───── Source data ─────

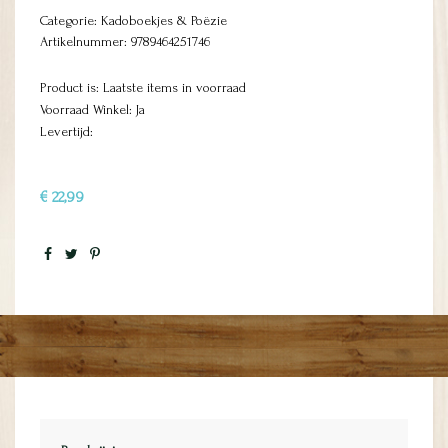
Categorie:
Kadoboekjes & Poëzie
Artikelnummer:
9789464251746
Product is: Laatste items in voorraad
Voorraad Winkel: Ja
Levertijd:
€ 22,99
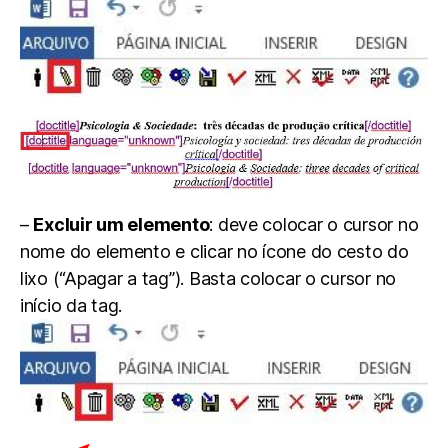
–
Excluir um elemento
: deve colocar o cursor no
nome do elemento e clicar no ícone do cesto do
lixo (“Apagar a tag”). Basta colocar o cursor no
início da tag.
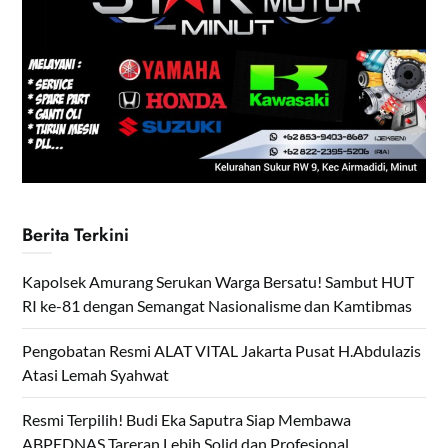
Berita Terkini
Kapolsek Amurang Serukan Warga Bersatu! Sambut HUT
RI ke-81 dengan Semangat Nasionalisme dan Kamtibmas
Pengobatan Resmi ALAT VITAL Jakarta Pusat H.Abdulazis
Atasi Lemah Syahwat
Resmi Terpilih! Budi Eka Saputra Siap Membawa
ABPEDNAS Tareran Lebih Solid dan Profesional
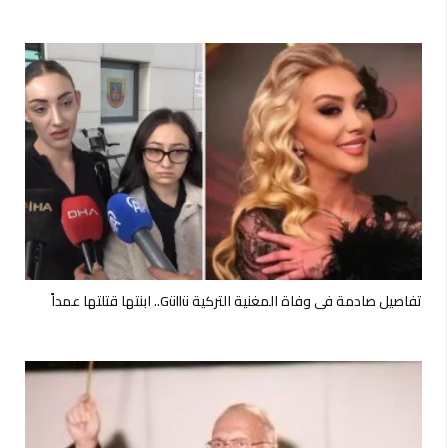
تفاصيل صادمة في وفاة المغنية التركية Güllü.. ابنتها قتلتها عمداً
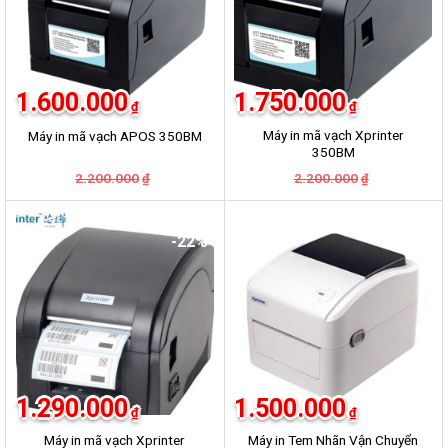
1.600.000
1.750.000
₫
₫
Máy in mã vạch Xprinter
Máy in mã vạch APOS 350BM
350BM
Giá
Giá
Giá
Giá
2.200.000
2.200.000
₫
₫
gốc
hiện
gốc
hiện
là:
tại
là:
tại
2.200.000₫.
là:
2.200.000₫.
là:
1.600.000₫.
1.750.000₫.
-22%
-19%
1.290.000
1.500.000
₫
₫
Máy in mã vạch Xprinter
Máy in Tem Nhãn Vận Chuyển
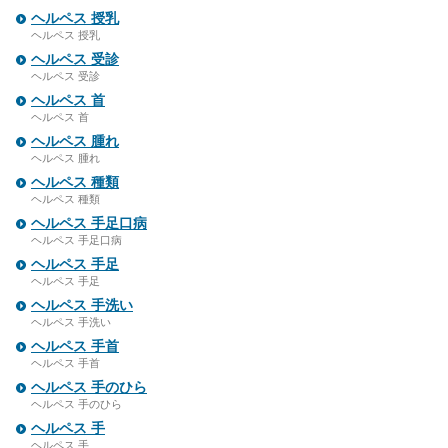
ヘルペス 授乳
ヘルペス 授乳
ヘルペス 受診
ヘルペス 受診
ヘルペス 首
ヘルペス 首
ヘルペス 腫れ
ヘルペス 腫れ
ヘルペス 種類
ヘルペス 種類
ヘルペス 手足口病
ヘルペス 手足口病
ヘルペス 手足
ヘルペス 手足
ヘルペス 手洗い
ヘルペス 手洗い
ヘルペス 手首
ヘルペス 手首
ヘルペス 手のひら
ヘルペス 手のひら
ヘルペス 手
ヘルペス 手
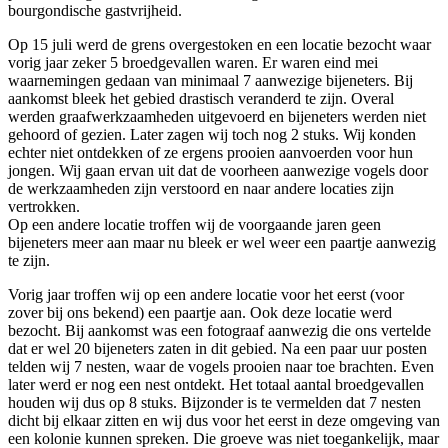
bourgondische gastvrijheid.
Op 15 juli werd de grens overgestoken en een locatie bezocht waar
vorig jaar zeker 5 broedgevallen waren. Er waren eind mei
waarnemingen gedaan van minimaal 7 aanwezige bijeneters. Bij
aankomst bleek het gebied drastisch veranderd te zijn. Overal
werden graafwerkzaamheden uitgevoerd en bijeneters werden niet
gehoord of gezien. Later zagen wij toch nog 2 stuks. Wij konden
echter niet ontdekken of ze ergens prooien aanvoerden voor hun
jongen. Wij gaan ervan uit dat de voorheen aanwezige vogels door
de werkzaamheden zijn verstoord en naar andere locaties zijn
vertrokken.
Op een andere locatie troffen wij de voorgaande jaren geen
bijeneters meer aan maar nu bleek er wel weer een paartje aanwezig
te zijn.
Vorig jaar troffen wij op een andere locatie voor het eerst (voor
zover bij ons bekend) een paartje aan. Ook deze locatie werd
bezocht. Bij aankomst was een fotograaf aanwezig die ons vertelde
dat er wel 20 bijeneters zaten in dit gebied. Na een paar uur posten
telden wij 7 nesten, waar de vogels prooien naar toe brachten. Even
later werd er nog een nest ontdekt. Het totaal aantal broedgevallen
houden wij dus op 8 stuks. Bijzonder is te vermelden dat 7 nesten
dicht bij elkaar zitten en wij dus voor het eerst in deze omgeving van
een kolonie kunnen spreken. Die groeve was niet toegankelijk, maar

─────

## Problem to work on
Find the lines above that hold "aanwezige", then copy each of them.

## Exercise response
waarnemingen gedaan van minimaal 7 aanwezige bijeneters. Bij
jongen. Wij gaan ervan uit dat de voorheen aanwezige vogels door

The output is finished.